------ INPUT RECORDS

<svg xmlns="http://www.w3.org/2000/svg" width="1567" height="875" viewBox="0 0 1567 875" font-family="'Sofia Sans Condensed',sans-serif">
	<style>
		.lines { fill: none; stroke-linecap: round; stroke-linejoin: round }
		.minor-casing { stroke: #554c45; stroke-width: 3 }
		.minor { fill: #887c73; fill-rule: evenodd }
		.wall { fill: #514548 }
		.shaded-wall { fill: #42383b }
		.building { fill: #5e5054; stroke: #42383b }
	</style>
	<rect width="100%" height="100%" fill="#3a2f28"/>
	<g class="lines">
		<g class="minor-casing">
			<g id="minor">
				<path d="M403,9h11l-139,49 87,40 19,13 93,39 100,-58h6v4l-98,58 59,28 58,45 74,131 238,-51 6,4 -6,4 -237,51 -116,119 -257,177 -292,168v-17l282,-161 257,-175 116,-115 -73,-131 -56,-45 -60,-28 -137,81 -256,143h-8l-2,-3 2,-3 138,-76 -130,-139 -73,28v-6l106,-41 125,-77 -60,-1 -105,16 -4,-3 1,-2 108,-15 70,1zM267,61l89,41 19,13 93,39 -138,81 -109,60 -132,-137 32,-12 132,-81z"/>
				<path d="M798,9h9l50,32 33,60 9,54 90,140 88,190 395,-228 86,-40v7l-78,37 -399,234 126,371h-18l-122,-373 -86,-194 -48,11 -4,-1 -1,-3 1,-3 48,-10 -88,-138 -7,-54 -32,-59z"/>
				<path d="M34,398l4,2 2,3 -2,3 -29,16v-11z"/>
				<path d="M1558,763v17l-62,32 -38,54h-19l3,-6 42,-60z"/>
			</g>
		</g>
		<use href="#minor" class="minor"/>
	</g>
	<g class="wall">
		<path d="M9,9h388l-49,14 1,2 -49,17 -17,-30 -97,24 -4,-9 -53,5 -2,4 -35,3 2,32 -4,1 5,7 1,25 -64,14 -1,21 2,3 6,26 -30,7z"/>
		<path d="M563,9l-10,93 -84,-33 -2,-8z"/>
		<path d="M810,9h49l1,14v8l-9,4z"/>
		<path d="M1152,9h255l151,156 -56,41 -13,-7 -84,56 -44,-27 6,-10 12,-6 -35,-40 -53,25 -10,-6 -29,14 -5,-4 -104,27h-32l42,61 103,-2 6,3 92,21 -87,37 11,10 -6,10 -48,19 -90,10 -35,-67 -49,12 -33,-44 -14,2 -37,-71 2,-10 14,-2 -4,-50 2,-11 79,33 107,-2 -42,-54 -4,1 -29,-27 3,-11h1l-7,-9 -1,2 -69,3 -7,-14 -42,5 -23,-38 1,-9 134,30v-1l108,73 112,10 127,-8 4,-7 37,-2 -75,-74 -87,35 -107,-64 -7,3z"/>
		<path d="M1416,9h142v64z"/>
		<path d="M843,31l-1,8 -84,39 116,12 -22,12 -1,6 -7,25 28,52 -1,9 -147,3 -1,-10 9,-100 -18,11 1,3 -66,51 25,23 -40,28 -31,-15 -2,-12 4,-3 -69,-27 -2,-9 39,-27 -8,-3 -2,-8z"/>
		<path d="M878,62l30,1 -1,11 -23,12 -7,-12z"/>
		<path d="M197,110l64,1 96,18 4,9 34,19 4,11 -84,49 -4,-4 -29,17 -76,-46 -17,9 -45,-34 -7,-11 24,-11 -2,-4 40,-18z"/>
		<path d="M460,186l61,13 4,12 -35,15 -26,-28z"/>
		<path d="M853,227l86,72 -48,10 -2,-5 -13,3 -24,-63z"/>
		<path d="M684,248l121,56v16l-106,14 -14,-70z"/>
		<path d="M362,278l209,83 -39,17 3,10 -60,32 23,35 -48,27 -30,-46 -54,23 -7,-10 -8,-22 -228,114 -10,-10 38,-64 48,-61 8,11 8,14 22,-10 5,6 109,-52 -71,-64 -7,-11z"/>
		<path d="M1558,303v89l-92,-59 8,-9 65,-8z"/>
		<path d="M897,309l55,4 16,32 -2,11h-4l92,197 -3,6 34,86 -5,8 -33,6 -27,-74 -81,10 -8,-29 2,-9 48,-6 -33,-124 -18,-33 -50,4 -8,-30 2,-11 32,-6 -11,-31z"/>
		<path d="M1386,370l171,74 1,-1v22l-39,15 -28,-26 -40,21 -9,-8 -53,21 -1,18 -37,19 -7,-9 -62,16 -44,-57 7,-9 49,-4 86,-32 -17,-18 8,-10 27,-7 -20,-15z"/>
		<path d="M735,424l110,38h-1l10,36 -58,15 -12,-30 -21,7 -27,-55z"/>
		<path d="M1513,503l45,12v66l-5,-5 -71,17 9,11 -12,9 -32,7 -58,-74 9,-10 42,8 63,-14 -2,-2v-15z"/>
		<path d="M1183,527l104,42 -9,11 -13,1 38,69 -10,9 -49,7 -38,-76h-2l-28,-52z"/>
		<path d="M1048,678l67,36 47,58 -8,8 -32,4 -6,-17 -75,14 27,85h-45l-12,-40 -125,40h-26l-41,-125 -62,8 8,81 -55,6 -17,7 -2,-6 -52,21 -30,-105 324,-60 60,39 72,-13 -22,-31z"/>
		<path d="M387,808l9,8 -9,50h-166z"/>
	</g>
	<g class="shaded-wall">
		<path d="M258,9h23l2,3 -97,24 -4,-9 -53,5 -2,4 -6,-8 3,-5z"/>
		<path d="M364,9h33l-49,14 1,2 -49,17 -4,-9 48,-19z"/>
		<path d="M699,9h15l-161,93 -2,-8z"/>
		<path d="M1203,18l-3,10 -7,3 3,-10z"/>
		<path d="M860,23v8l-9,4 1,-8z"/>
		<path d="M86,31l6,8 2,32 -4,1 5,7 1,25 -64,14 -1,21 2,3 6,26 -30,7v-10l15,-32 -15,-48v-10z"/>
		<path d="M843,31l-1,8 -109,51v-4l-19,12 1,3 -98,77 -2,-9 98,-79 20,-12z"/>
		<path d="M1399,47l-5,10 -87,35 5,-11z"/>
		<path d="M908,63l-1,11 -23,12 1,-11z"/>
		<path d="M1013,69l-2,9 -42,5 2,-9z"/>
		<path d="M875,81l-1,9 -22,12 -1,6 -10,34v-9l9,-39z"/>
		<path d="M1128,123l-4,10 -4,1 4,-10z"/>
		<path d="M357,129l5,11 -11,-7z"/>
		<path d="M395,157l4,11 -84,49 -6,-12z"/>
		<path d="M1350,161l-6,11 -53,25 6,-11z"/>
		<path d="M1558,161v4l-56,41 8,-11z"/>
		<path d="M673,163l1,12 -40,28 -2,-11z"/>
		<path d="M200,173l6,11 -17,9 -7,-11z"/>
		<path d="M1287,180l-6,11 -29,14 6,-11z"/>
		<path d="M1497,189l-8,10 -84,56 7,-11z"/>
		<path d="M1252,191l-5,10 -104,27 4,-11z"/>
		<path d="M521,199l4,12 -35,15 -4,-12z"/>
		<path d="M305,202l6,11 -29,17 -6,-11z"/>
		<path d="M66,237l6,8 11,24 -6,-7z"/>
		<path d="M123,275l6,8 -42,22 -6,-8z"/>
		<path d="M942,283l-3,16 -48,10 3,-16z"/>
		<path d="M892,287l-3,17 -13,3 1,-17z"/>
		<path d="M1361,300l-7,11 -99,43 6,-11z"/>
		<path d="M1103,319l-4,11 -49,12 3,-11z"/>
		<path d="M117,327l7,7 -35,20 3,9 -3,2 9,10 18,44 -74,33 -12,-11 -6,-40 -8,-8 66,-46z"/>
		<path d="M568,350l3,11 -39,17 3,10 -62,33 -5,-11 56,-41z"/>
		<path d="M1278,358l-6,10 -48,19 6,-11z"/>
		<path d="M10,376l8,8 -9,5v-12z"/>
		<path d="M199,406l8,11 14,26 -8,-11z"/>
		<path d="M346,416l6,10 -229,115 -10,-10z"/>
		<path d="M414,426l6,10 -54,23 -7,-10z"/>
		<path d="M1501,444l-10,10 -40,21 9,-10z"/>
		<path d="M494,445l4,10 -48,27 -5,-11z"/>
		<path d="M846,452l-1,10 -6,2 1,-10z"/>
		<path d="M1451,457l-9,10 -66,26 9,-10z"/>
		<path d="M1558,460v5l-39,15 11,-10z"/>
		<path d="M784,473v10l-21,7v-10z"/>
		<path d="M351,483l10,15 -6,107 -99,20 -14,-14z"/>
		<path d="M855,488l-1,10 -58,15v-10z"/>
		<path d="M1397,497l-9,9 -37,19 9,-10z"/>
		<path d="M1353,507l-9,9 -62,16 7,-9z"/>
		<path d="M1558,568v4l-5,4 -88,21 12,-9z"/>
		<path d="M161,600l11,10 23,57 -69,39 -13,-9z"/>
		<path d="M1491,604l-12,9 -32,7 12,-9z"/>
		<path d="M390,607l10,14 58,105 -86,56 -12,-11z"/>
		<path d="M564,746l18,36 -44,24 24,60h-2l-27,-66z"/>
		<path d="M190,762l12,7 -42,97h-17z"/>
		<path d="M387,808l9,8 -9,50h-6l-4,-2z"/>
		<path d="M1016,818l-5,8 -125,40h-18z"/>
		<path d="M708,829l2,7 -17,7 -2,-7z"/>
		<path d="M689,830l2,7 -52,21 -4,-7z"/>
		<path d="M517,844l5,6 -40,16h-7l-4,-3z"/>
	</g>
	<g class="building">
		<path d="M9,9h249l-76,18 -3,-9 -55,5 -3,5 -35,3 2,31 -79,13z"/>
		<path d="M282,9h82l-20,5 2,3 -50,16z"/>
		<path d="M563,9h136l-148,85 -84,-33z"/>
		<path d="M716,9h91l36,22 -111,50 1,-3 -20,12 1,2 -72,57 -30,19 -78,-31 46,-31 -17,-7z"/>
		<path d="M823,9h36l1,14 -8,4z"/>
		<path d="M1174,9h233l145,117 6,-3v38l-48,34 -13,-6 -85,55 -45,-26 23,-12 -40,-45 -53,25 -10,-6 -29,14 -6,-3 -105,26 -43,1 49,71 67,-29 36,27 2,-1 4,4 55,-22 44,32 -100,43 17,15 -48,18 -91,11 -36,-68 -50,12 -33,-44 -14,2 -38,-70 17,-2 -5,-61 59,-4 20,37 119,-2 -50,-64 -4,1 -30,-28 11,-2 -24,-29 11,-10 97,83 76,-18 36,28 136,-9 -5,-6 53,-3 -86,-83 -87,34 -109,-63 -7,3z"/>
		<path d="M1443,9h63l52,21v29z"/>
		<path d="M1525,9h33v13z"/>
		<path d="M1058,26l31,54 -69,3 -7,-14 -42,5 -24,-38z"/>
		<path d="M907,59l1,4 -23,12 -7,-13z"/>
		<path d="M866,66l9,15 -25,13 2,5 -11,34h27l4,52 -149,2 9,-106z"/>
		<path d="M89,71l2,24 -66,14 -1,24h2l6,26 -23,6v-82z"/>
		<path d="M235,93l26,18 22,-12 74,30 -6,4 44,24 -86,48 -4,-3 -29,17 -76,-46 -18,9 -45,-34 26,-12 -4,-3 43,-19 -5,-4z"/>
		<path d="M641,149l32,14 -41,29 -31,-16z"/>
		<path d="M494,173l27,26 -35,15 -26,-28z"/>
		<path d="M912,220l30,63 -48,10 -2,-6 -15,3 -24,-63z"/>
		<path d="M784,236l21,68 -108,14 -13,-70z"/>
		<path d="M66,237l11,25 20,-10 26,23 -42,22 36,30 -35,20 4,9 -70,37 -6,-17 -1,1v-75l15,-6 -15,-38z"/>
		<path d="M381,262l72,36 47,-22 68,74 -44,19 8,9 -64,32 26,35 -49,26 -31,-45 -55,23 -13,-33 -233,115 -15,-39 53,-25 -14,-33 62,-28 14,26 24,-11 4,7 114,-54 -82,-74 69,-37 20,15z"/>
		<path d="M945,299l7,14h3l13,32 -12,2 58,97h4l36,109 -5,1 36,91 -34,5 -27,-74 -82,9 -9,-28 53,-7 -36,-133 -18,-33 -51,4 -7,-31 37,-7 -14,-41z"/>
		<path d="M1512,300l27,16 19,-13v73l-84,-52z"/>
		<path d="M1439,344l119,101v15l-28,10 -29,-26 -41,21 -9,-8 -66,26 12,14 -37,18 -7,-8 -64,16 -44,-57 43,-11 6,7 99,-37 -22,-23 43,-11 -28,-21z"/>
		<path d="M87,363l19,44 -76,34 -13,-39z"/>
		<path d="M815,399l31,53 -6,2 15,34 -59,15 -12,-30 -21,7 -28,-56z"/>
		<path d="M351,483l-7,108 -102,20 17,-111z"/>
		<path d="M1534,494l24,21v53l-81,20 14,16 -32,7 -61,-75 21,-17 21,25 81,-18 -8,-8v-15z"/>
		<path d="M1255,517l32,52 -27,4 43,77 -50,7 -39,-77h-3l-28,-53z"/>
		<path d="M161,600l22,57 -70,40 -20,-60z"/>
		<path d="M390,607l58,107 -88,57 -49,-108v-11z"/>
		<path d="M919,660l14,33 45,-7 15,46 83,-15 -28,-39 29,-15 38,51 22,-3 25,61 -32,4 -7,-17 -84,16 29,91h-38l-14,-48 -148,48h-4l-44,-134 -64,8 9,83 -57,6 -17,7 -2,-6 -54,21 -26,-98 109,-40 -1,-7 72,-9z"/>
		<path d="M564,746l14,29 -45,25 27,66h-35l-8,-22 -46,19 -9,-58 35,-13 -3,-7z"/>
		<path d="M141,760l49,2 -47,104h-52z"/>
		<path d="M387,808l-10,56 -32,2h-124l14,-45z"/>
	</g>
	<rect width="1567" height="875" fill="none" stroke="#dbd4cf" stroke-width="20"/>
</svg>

------------

Show every line of the material that includes the string "lines".

		.lines { fill: none; stroke-linecap: round; stroke-linejoin: round }
	<g class="lines">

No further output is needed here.